▶ Trecho fornecido
>>
“Relacionamento a dois”: A delicada trama do Amor

Por Polyana Luiza Morilha Tozati em

O relacionamento a dois, já cantava o poeta Gilberto Gil, é uma proposta de um delicado bordado: “É a sua vida que eu quero bordar na minha…como se fosse o  pano e você fosse a linha…e a agulha do real nas mãos da fantasia…fosse bordando, ponto a ponto, nosso dia-a-dia”.

                        Trata-se de um compromisso entre duas “individualidades” que se (pre)dispõem a tecer uma nova história, fazendo uso das linhas com diferentes matizes de suas próprias (con)vivências. Um contrato que pode ser urdido em contornos afetivos, acrescidos ou não, de traçados jurídicos.

                        Além do vasto repertório musical que busca enaltecer e decifrar o “Amor a dois”, os mitos igualmente estão à serviço da compreensão dos intrincados mistérios humanos. E servindo a este propósito, o mito de Eros e Psiquê, em uma de suas possíveis interpretações, oferece através do desenvolvimento de sua trajetória arquetípica, um roteiro para a compreensão da história de amor de cada casal humano disposto a tecer seu próprio enredo:

                        Psiquê era uma jovem lindíssima, tão bela que pelos mortais era cultuada e por Afrodite, Deusa do Amor, invejada e ameaçada. No entanto, a veneração dos homens pela jovem era tão intensa que os impedia de desposá-la, e, preocupados com sua possível sina de solidão, seus pais buscaram o Oráculo de Delfos, no anseio de receber conselhos sobre a destino da filha. O Oráculo vaticinou que   Psiquê estava destinada a desposar um monstro.
<<
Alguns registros
>>
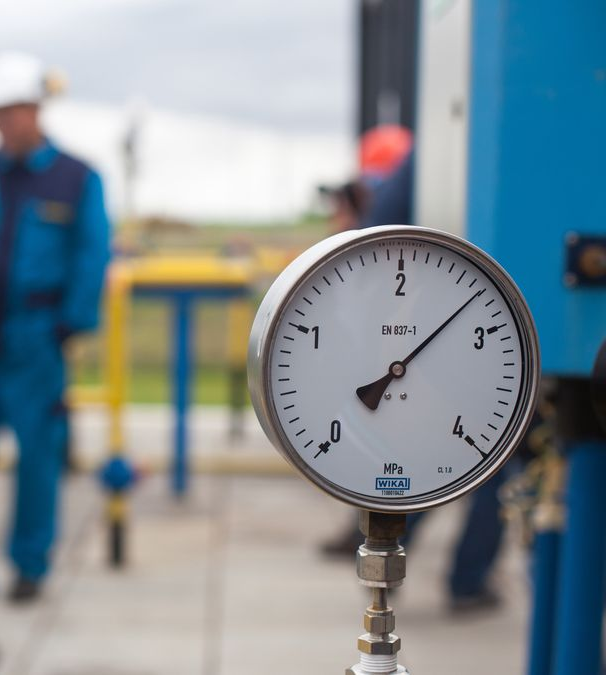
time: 8:07
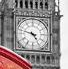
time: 4:47
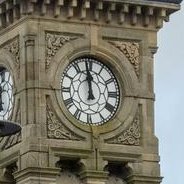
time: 11:58
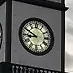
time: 8:49
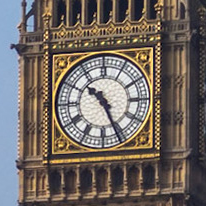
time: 10:26
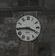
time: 3:44
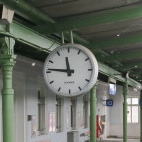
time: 11:46
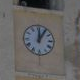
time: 12:05
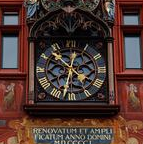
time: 10:32
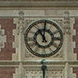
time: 11:00
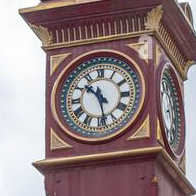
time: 10:28
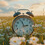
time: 2:56
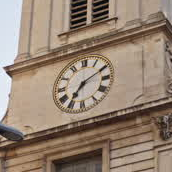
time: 7:09
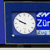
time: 9:50
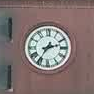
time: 2:35
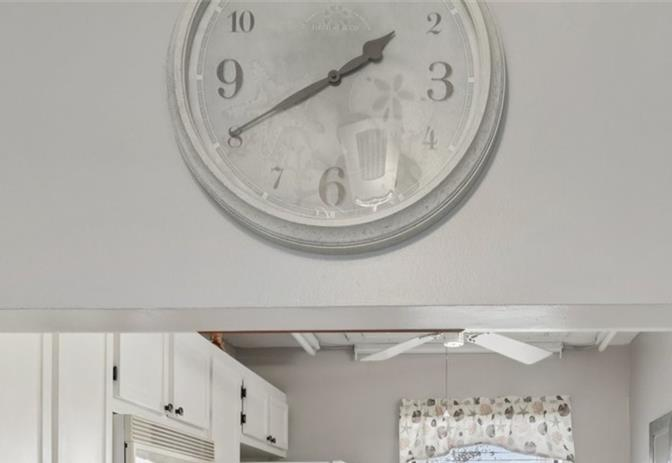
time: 1:40
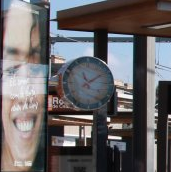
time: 11:09
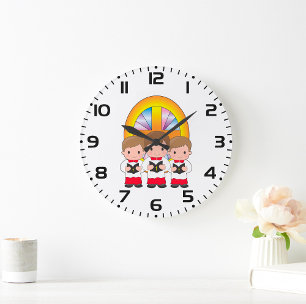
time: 1:49
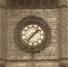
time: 1:37
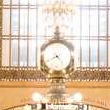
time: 4:40
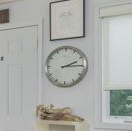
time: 2:14
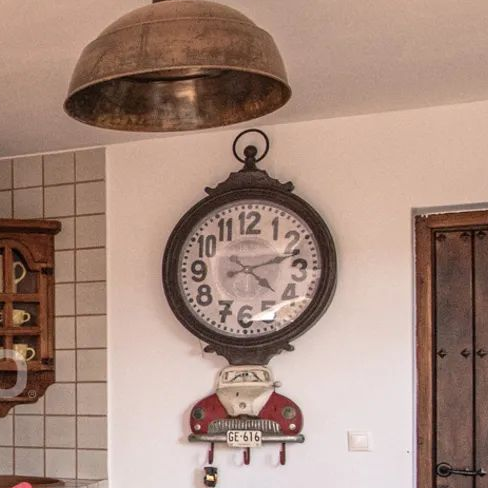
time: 4:12
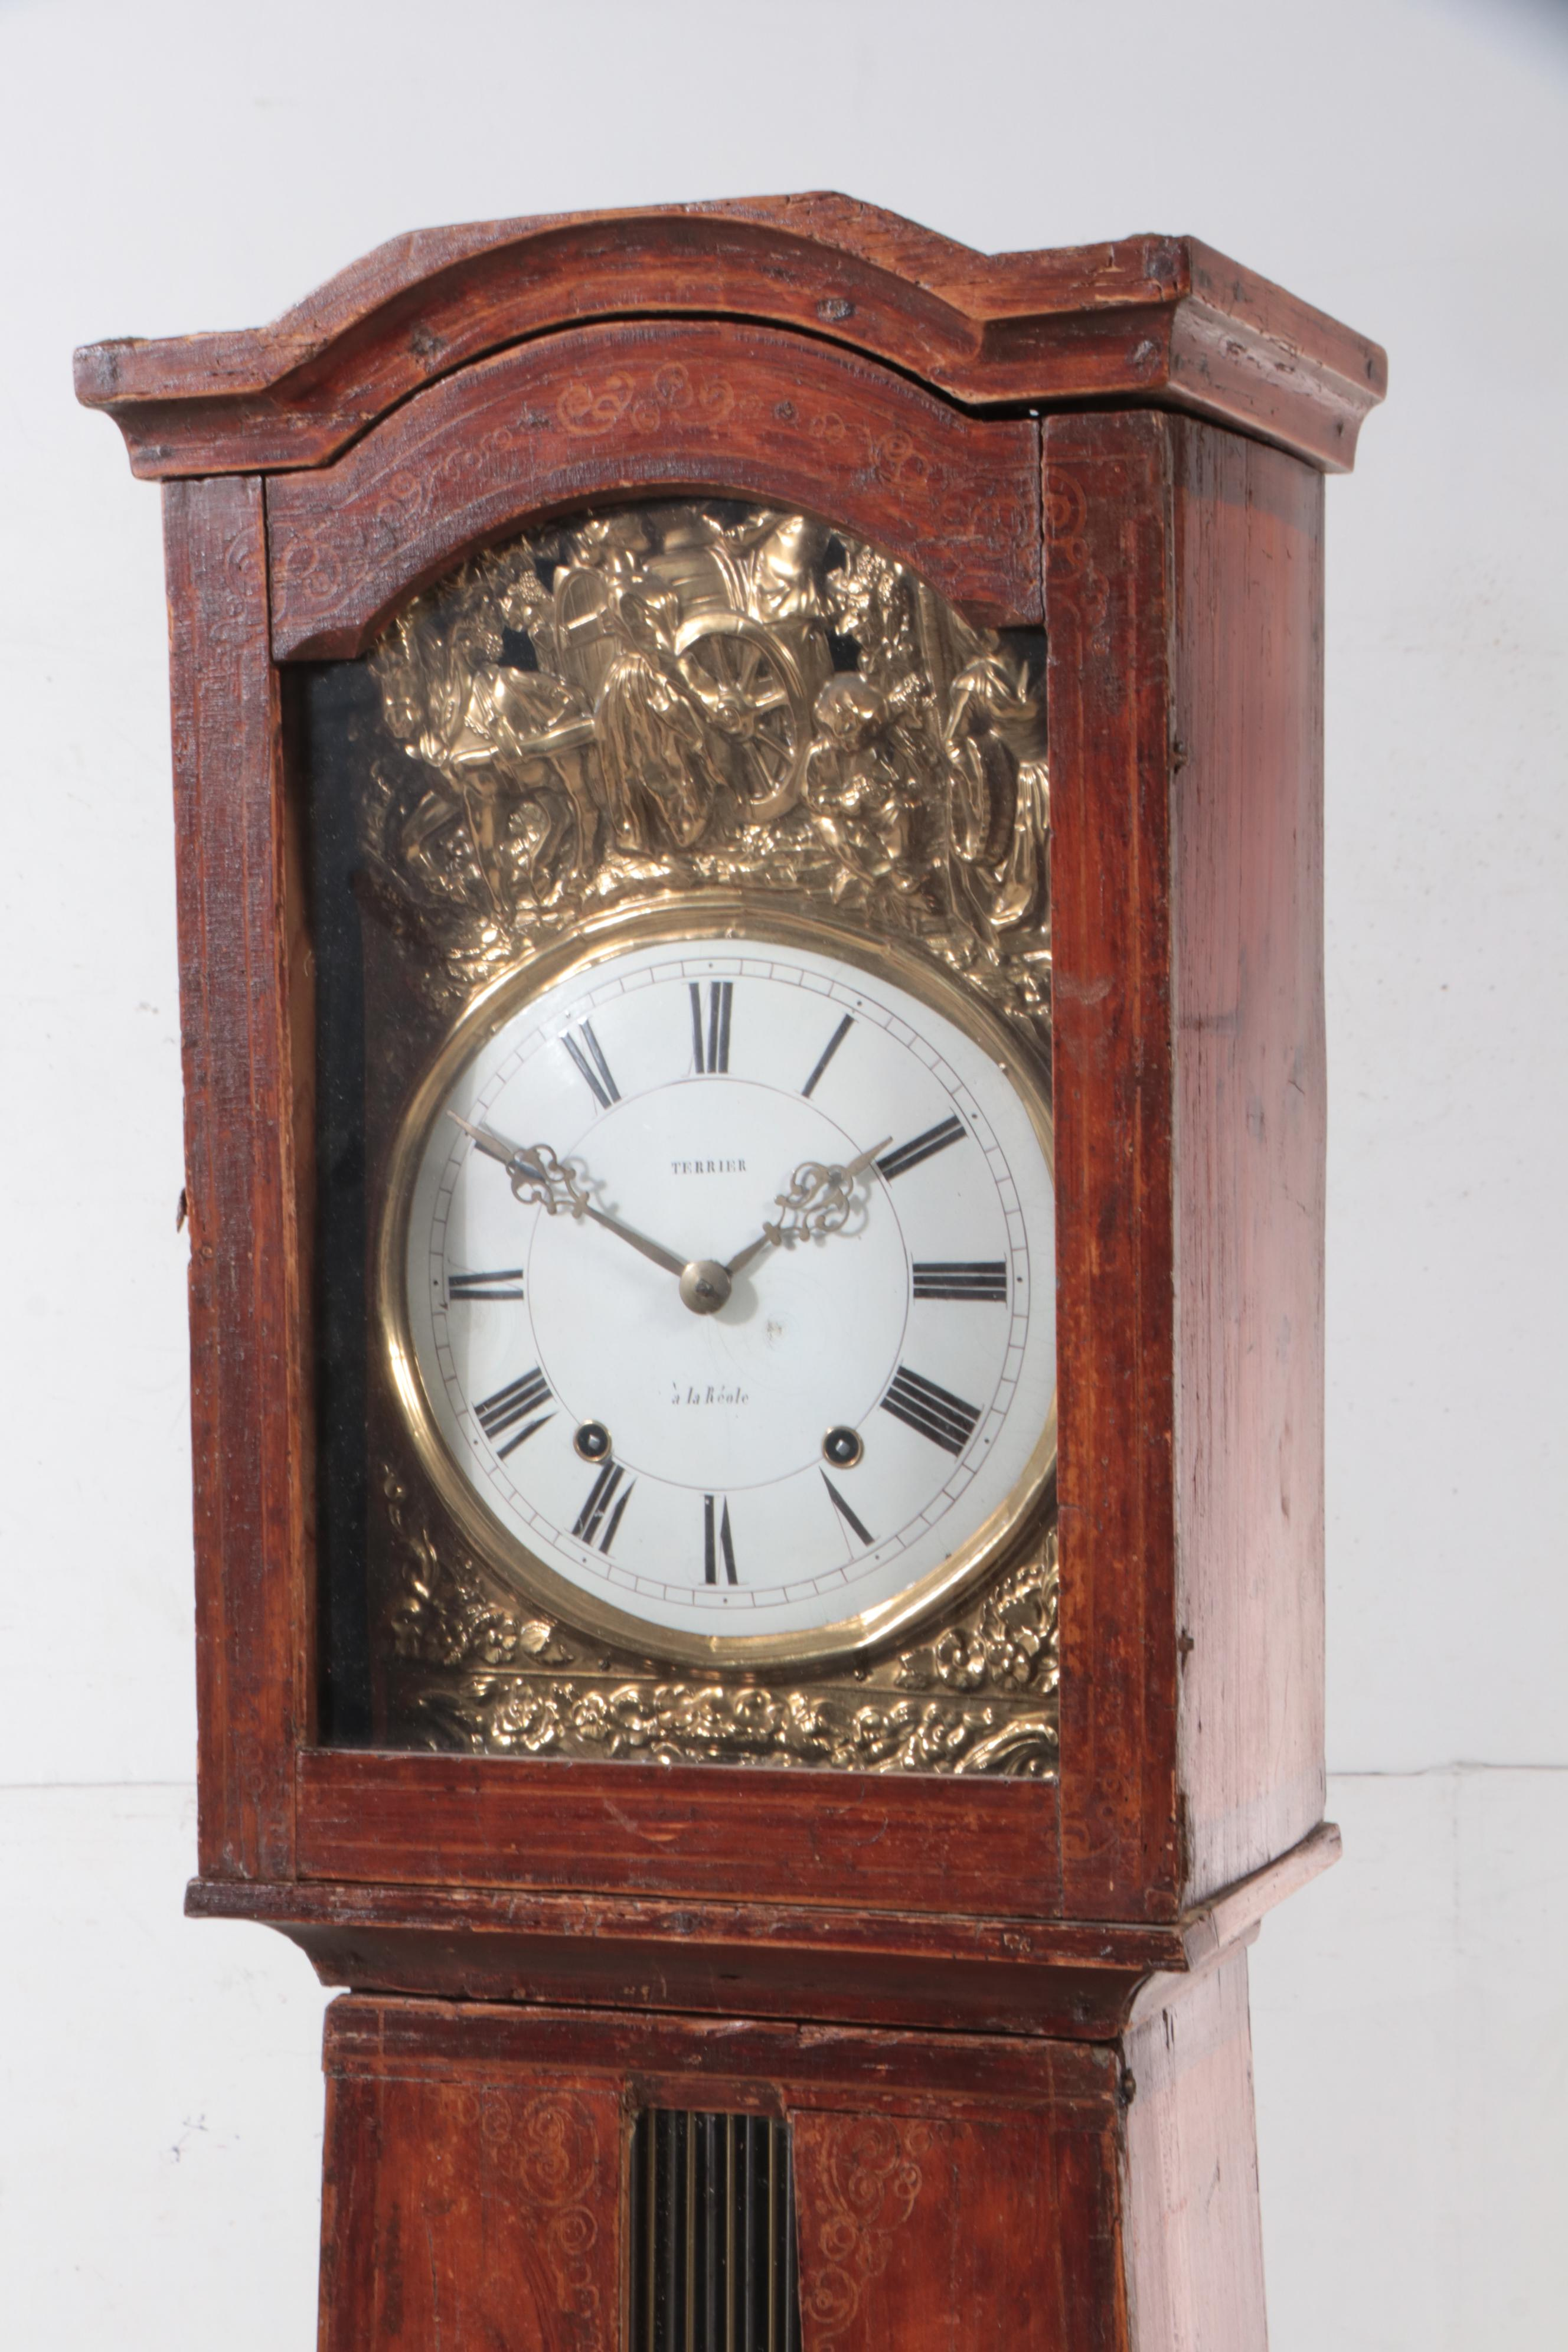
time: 1:49
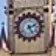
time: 2:25
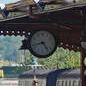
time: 8:23
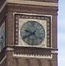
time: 9:40
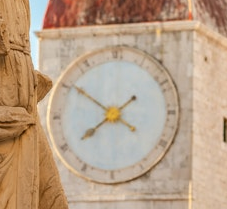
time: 7:50
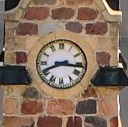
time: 8:16
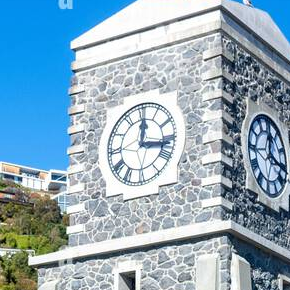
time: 12:16
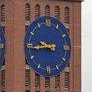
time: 9:44
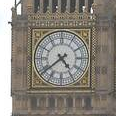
<<
▶ Tarefas e exercícios
1: Responda sobre o texto do relacionamento a dois:
(a) Qual poeta é citado logo no começo?
(b) Que mito é apresentado como roteiro para entender a história de amor de cada casal?
(c) A quem os pais de Psiquê pediram conselho sobre o destino da filha?
2: No texto sobre o relacionamento a dois, copie tudo desde "Psiquê era uma" até "desposar um monstro.", mas mude o nome "Afrodite" para "Vênus".
3: Dê sequência ao texto sobre o relacionamento a dois e o mito de Eros e Psiquê a partir do ponto em que ele termina.
Esse material foi tirado de outra fonte.

▶ Respostas
1:
(a) Gilberto Gil.
(b) O mito de Eros e Psiquê.
(c) Ao Oráculo de Delfos.

2:
Psiquê era uma jovem lindíssima, tão bela que pelos mortais era cultuada e por Vênus, Deusa do Amor, invejada e ameaçada. No entanto, a veneração dos homens pela jovem era tão intensa que os impedia de desposá-la, e, preocupados com sua possível sina de solidão, seus pais buscaram o Oráculo de Delfos, no anseio de receber conselhos sobre a destino da filha. O Oráculo vaticinou que   Psiquê estava destinada a desposar um monstro.

3:
                        Desapontados e tristes, confrangidos pela profecia, os pais submetem-se a mesma, abandonando a jovem no alto de um rochedo para que um monstro a resgate. Afrodite, indignada com a fama de Psiquê e indiferente ao seu destino, aumenta ainda mais seu infortúnio, ordenando seu filho Eros, Deus do Amor, a disparar uma flecha para induzi-la a apaixonar-se por alguém monstruoso e aversivo. Mas como o destino tem suas artimanhas, quando Eros dirige-se para cumprir sua tarefa, atordoa-se pela beleza de Psiquê, acabando por ferir-se com uma de suas flechas do amor, e, imediata e implacavelmente, apaixona-se pela jovem.

                        Transtornado, o filho de Afrodite, resgata Psiquê do rochedo e a leva para um palácio encantado, um lugar distante e mágico, no qual todos os desejos da jovem seriam atendidos, sendo advertida entretanto, de que a única ressalva e proibição a ser rigorosamente seguida, seria a de nunca vislumbrar o rosto do seu amado, para não quebrar o encantamento de tê-lo todas as noites, despedindo-se ao amanhecer. Por muito tempo, envoltos pela paixão, a vida de ambos foi idílica, mas com o passar dos dias, a jovem isolada, começou a sentir-se solitária e insatisfeita. Após uma série de intercorrências, a jovem transgredindo a proibição, ilumina e “vê” o rosto do seu marido, que parte para sempre, conforme havia prenunciado.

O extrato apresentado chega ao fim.